The global energy markets are on edge as oil prices have surged past $110 (£82.74) a barrel for the very first time in four years in the midst of the US-Israel war on Iran.
Brent is on track for a record one-day gain as on Monday, Brent crude in Asia was almost 24 percent higher at $114.74.
Not only energy markets, but also the agricultural and industrial sectors have been experiencing the ripple effects of higher oil prices driven by the Middle East conflict.
Given the reverberating impact of unprecedented surge in oil prices, the governments across the world are rushing to shield their economies from the aftereffects of supply chain crunch and soaring prices.
The Japanese government has given instructions to a national oil reserve storage site to prepare for possible release of crude as the escalating crisis in the Middle East sends oil prices soaring 25 percent.
Japan is hit by the conflict as the country relies on the Gulf region for 95 percent of its crude supplies. Around 70 percent of supplies have passed through the Strait of Hormuz which has been closed following the attacks.
South Korea has also announced on Monday to put a cap on domestic fuel prices for the very first time in nearly thirty years.

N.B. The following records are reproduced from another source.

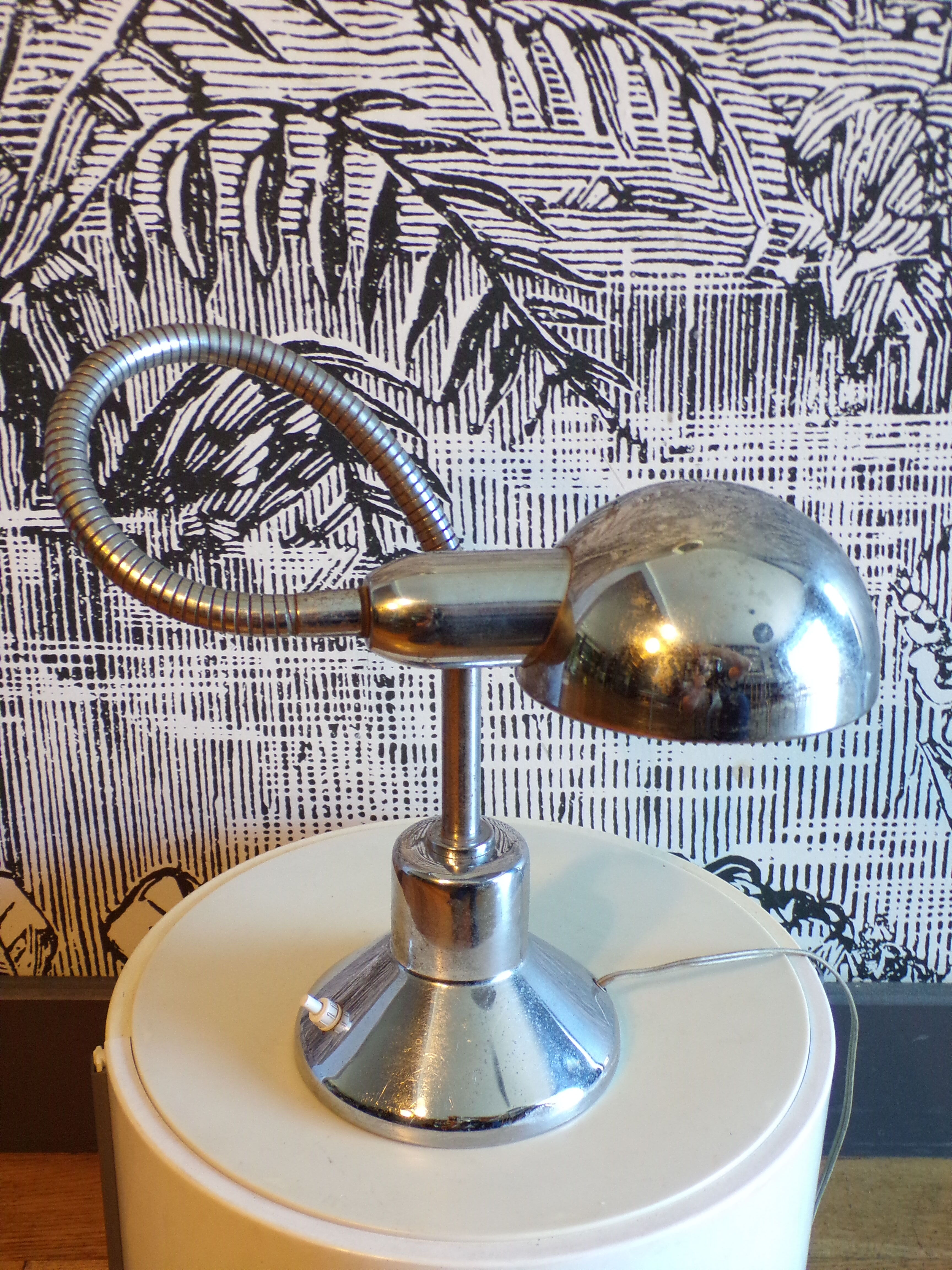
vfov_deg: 44.8
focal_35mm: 42
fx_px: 1540
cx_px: 476
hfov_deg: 34.3
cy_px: 635
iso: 255
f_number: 3.4
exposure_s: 1/17
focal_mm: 7.6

While speaking at an emergency meeting on the impact of Middle East crisis, the President Lee Jae Myung said the “government is swiftly planning to introduce and boldly implement a maximum price system on petroleum products "that have recently seen excessive price increases".
Besides imposing the fuel cap, the country will also diversify its energy sources beyond those shipped through the Strait of Hormuz.
In the case of emergency, the government will expand 100 trillion won ($66.94 billion) market stabilisation programme and look for additional measures to mitigate the impacts of volatility.
The Trump administration launched a $20 billion maritime reinsurance plan to encourage shipping through high-risk zones and is fast-tracking oil reserve procurement.
According to Treasury Secretary Scott Bessent, the insurance plan combined with potential Navy escorts should quickly fix shipping in the region marred with the conflict.
Bangladesh has announced extended Eid-ul-Fitr holidays from Monday as part of emergency measures to conserve fuel and petrol.
Pakistan announced a hike of Rs 55 per litre in the prices of diesel and petrol to deal with the surging international oil prices. Moreover, the government has also raised Treasury bill rates to 11 percent –almost 50 basis points more than the State Bank of Pakistan’s policy rate of 10.5 percent to tackle inflation which is going to be exacerbated by the turmoil in the Gulf region.
Vietnam is planning to slash import tariffs on fuels to ensure the fuel supplies amid the supply chain disruptions. The plan is expected to last until April which will reduce state revenue by 1.02 trillion dong.
Since the start of conflict, the domestic fuel prices in Vietnam have soared by 21-23 percent.